Sa lyrique est légère comme une plume et, en même temps, profonde comme un gouffre où l’on se penche pour entendre sa pensée. Sa musicalité, précise et apaisante, n’a pas besoin de métrique pour que le lecteur se laisse emporter par les ondes de ses mots. Parfois, sa poésie devient militante, comme dans « Mutilation ». Que les mutilations génitales féminines continuent d’être pratiquées dans certains pays reculés d’Afrique est indigne et représente une ignominie envers les femmes démunies de leur droit à jouir de la vie, et de la poésie.
« Hommes sots » est une réinterprétation du poème de Sor Juana « Hombres necios que acusáis ». Gac-Artigas accuse, comme l’a fait Zola, les hommes qui refusent de reconnaître la valeur des femmes. Qualifier les femmes de « sexe faible » relève de l’aberration. Tout comme ne pas honorer celles qui nous ont donné la vie. Le poète se range ouvertement du côté du féminisme, là où, en vérité, nous devrions tous être.
« Témoignage d’amour » est une déclaration de principes où une femme protège l’homme et un homme protège la femme. L’un et l’autre doivent s’abriter mutuellement, et de cette protection naît et se nourrit l’amour. Parfois universel, parfois intime. Peu importe : c’est de l’amour. Et cette fois, avec un grand A. Le poème se termine par un retournement ironique : après avoir protégé l’homme, la femme doit se protéger de lui. Mettre fin à la violence envers les femmes est indispensable pour garantir leur pleine liberté.
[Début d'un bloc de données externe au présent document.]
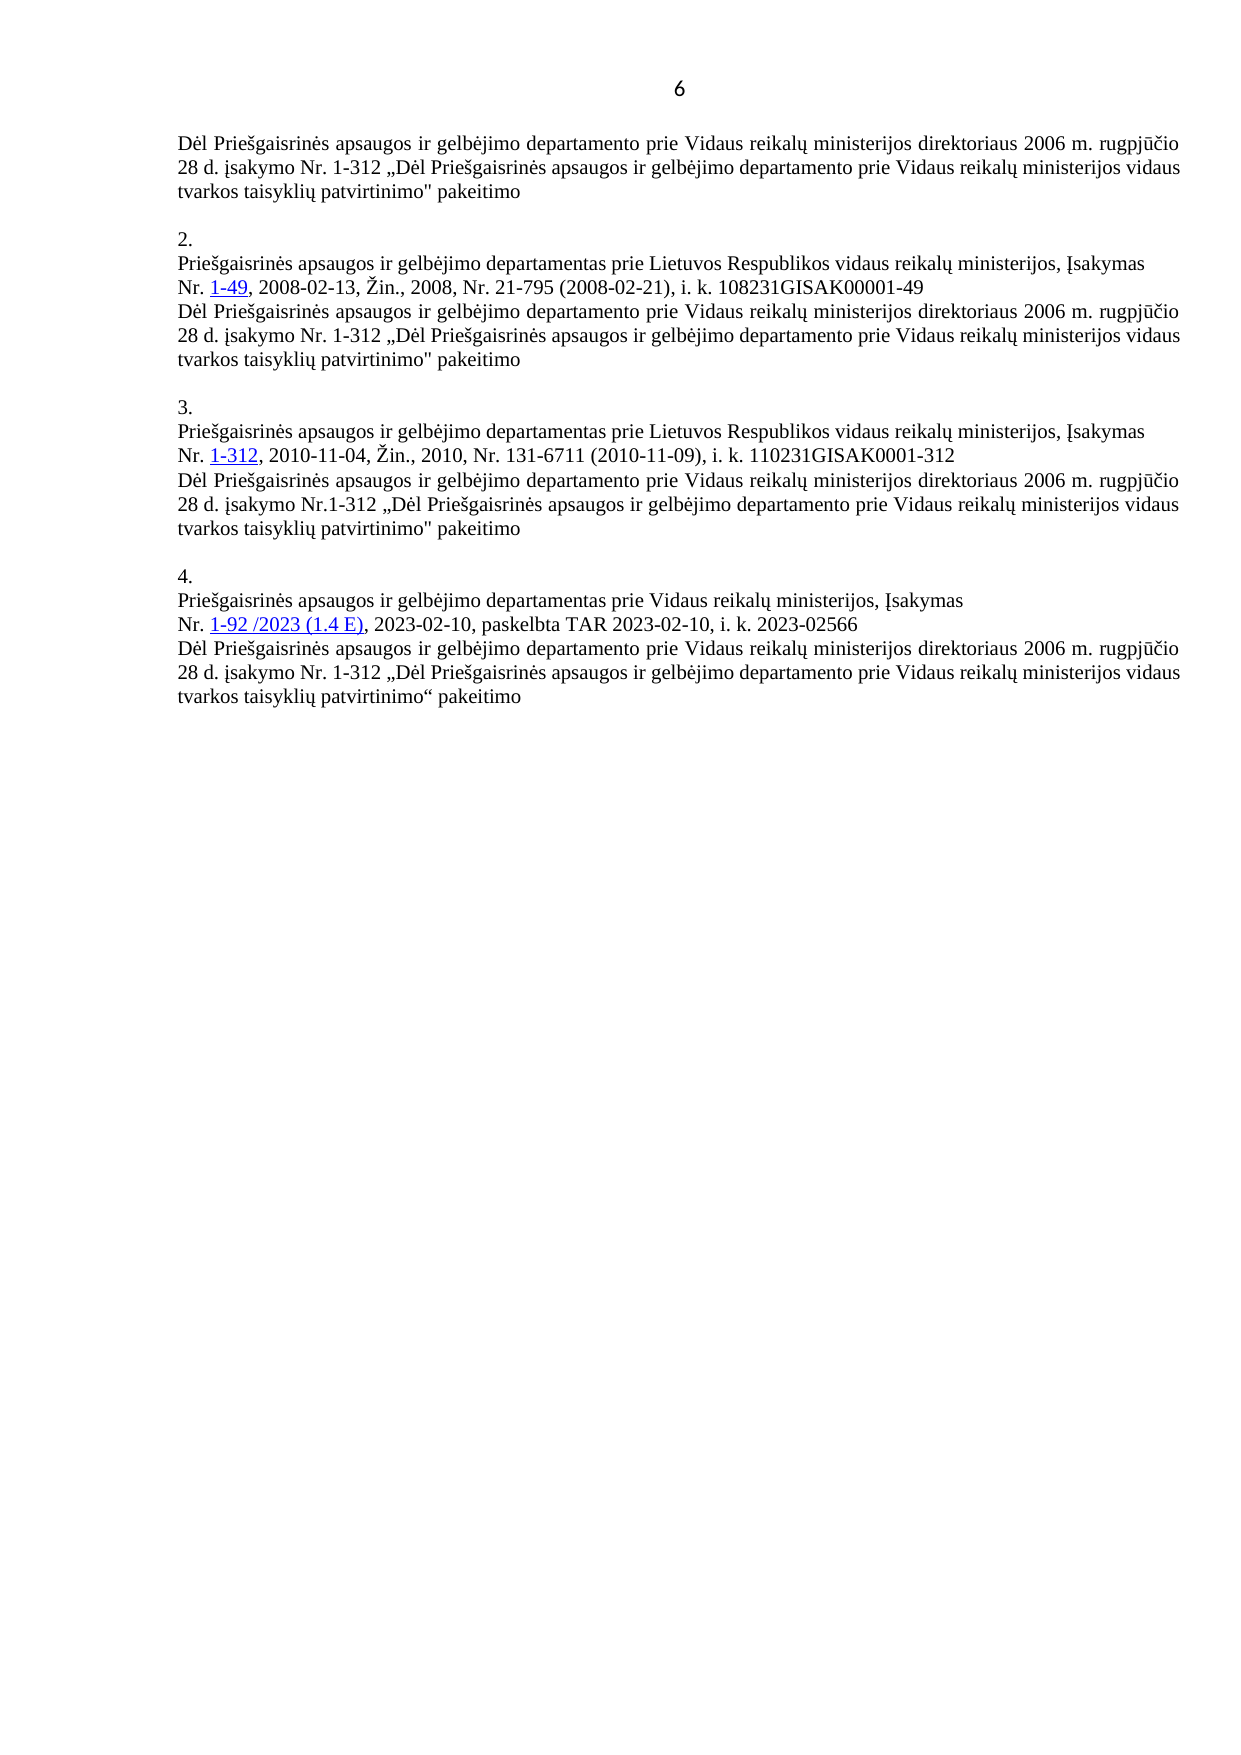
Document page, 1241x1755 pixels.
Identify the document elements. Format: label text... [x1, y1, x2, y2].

text Nr. 1-92 /2023 (1.4 E), 2023-02-10, paskelbta TAR 2023-02-10, i. k. 2023-02566 [177, 612, 1181, 636]
text Dėl Priešgaisrinės apsaugos ir gelbėjimo departamento prie Vidaus reikalų ministerijos direktoriaus 2006 m. rugpjūčio 28 d. įsakymo Nr.1-312 „Dėl Priešgaisrinės apsaugos ir gelbėjimo departamento prie Vidaus reikalų ministerijos vidaus tvarkos taisyklių patvirtinimo" pakeitimo [177, 467, 1181, 540]
text Priešgaisrinės apsaugos ir gelbėjimo departamentas prie Lietuvos Respublikos vidaus reikalų ministerijos, Įsakymas [177, 251, 1181, 275]
text Dėl Priešgaisrinės apsaugos ir gelbėjimo departamento prie Vidaus reikalų ministerijos direktoriaus 2006 m. rugpjūčio 28 d. įsakymo Nr. 1-312 „Dėl Priešgaisrinės apsaugos ir gelbėjimo departamento prie Vidaus reikalų ministerijos vidaus tvarkos taisyklių patvirtinimo“ pakeitimo [177, 636, 1181, 708]
text Priešgaisrinės apsaugos ir gelbėjimo departamentas prie Lietuvos Respublikos vidaus reikalų ministerijos, Įsakymas [177, 419, 1181, 443]
text Priešgaisrinės apsaugos ir gelbėjimo departamentas prie Vidaus reikalų ministerijos, Įsakymas [177, 588, 1181, 612]
text 4. [177, 564, 1181, 588]
text Nr. 1-312, 2010-11-04, Žin., 2010, Nr. 131-6711 (2010-11-09), i. k. 110231GISAK0001-312 [177, 443, 1181, 467]
text 3. [177, 395, 1181, 419]
text Nr. 1-49, 2008-02-13, Žin., 2008, Nr. 21-795 (2008-02-21), i. k. 108231GISAK00001-49 [177, 275, 1181, 299]
text 2. [177, 227, 1181, 251]
text Dėl Priešgaisrinės apsaugos ir gelbėjimo departamento prie Vidaus reikalų ministerijos direktoriaus 2006 m. rugpjūčio 28 d. įsakymo Nr. 1-312 „Dėl Priešgaisrinės apsaugos ir gelbėjimo departamento prie Vidaus reikalų ministerijos vidaus tvarkos taisyklių patvirtinimo" pakeitimo [177, 131, 1181, 203]
text Dėl Priešgaisrinės apsaugos ir gelbėjimo departamento prie Vidaus reikalų ministerijos direktoriaus 2006 m. rugpjūčio 28 d. įsakymo Nr. 1-312 „Dėl Priešgaisrinės apsaugos ir gelbėjimo departamento prie Vidaus reikalų ministerijos vidaus tvarkos taisyklių patvirtinimo" pakeitimo [177, 299, 1181, 371]
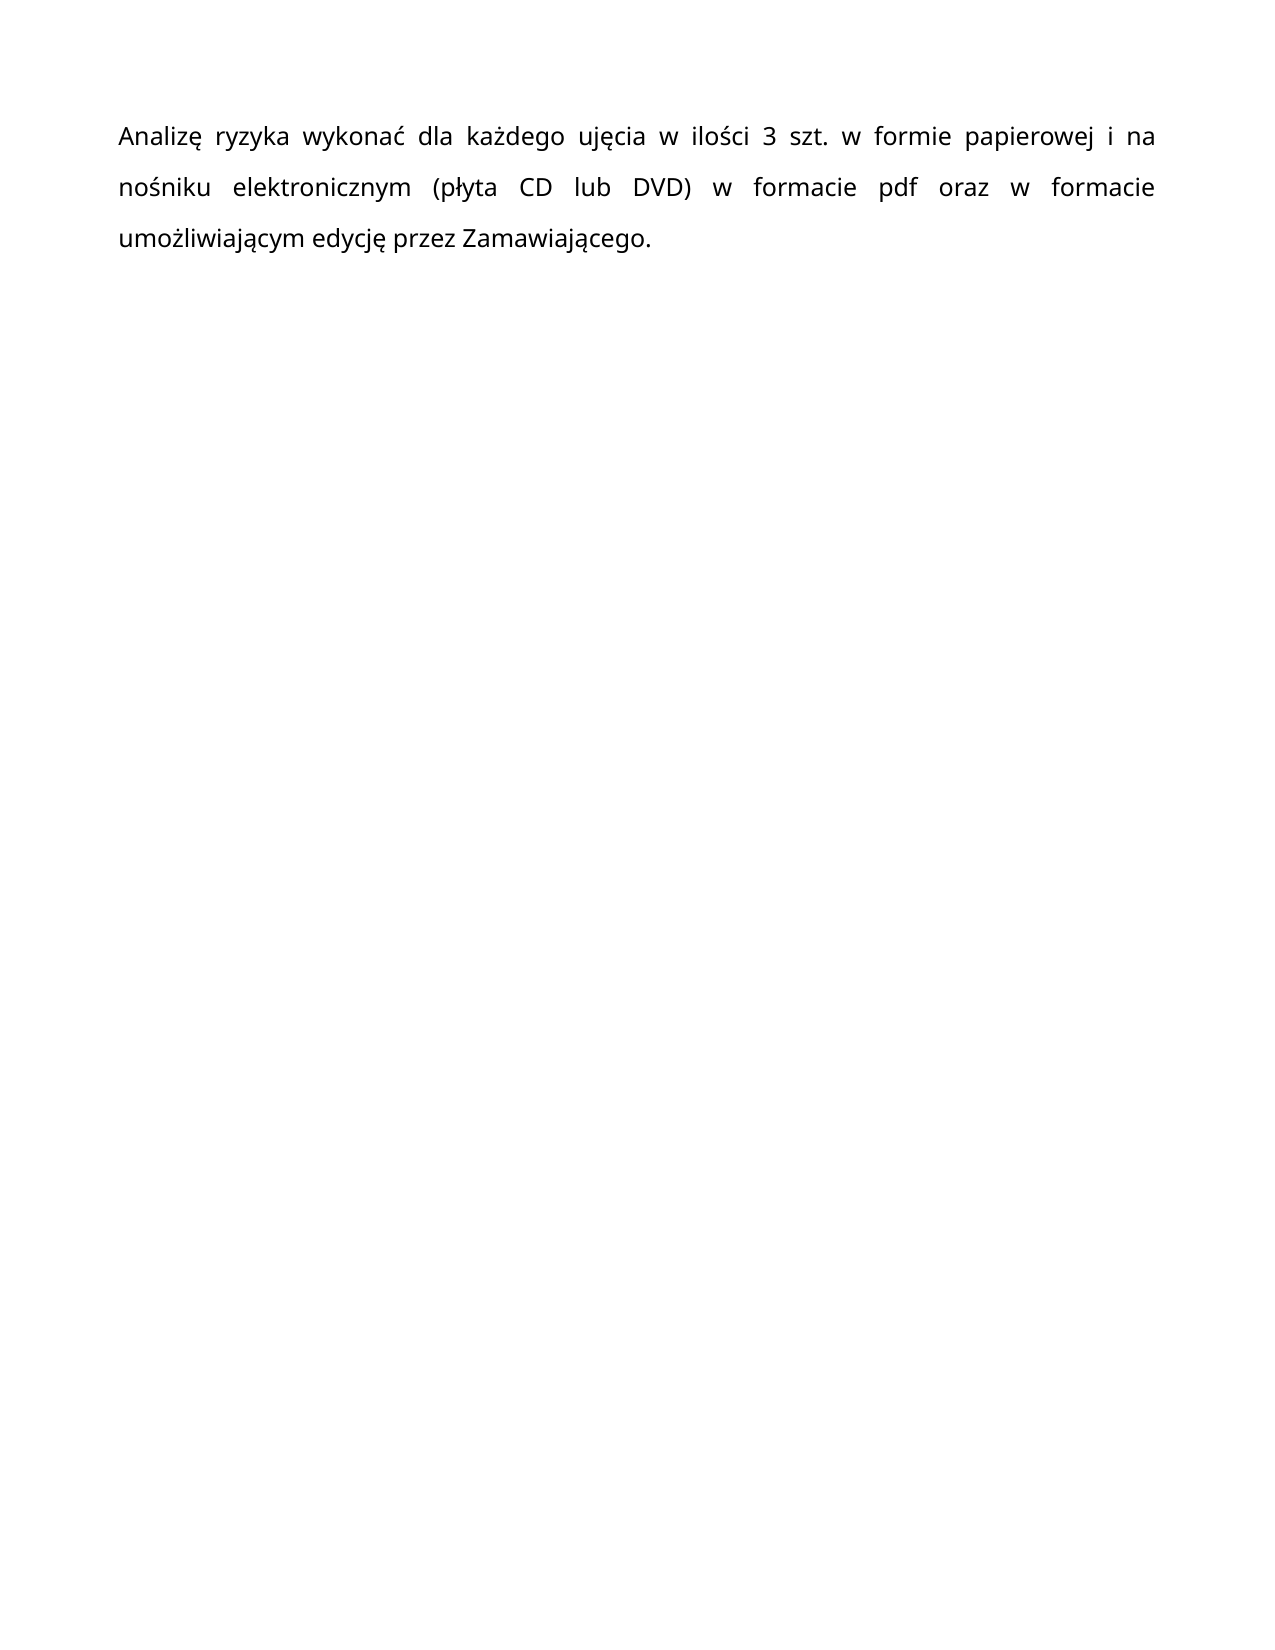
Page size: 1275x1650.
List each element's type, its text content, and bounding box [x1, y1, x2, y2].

text Analizę ryzyka wykonać dla każdego ujęcia w ilości 3 szt. w formie papierowej i na nośniku elektronicznym (płyta CD lub DVD) w formacie pdf oraz w formacie umożliwiającym edycję przez Zamawiającego. [118, 118, 1157, 254]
Le recueil se termine par « Les oubliées », où une femme sans abri, assise dans la rue avec un gobelet de café, passe presque inaperçue. Beaucoup de gens circulent autour d’elle, et c’est le poète qui la remarque. Métaphore de l’oubli des femmes. Nous passons à côté de la misère et de la violence en détournant le regard. Le poète referme ainsi le cercle : celui de la femme qui lutte pour ses droits et pour sa dignité.
©Javier Velasco
Javier Velasco Oliaga (Madrid) est le directuer de « TodoLiteratura.es ». Il est licencié en sciences de l’information et titulaire d’un master en communication d’entreprise. Journaliste depuis quarante ans dans la presse écrite et à la radio, il a publié des articles sur la Guerre civile espagnole et la Seconde Guerre mondiale dans la revue « Muy Historia », ainsi que des chroniques de voyage et des critiques littéraires. Ses récits ont paru dans plusieurs anthologies (« Amor fou », « Rulfo, cien años después » ou « Imposible no comerse »). En 2023, il a publié le livre « Entretiens avec l’histoire » et en 2024, avec Maudy Ventosa, la biographie Margarita Landi. « La blonde au voile et au pistolet ».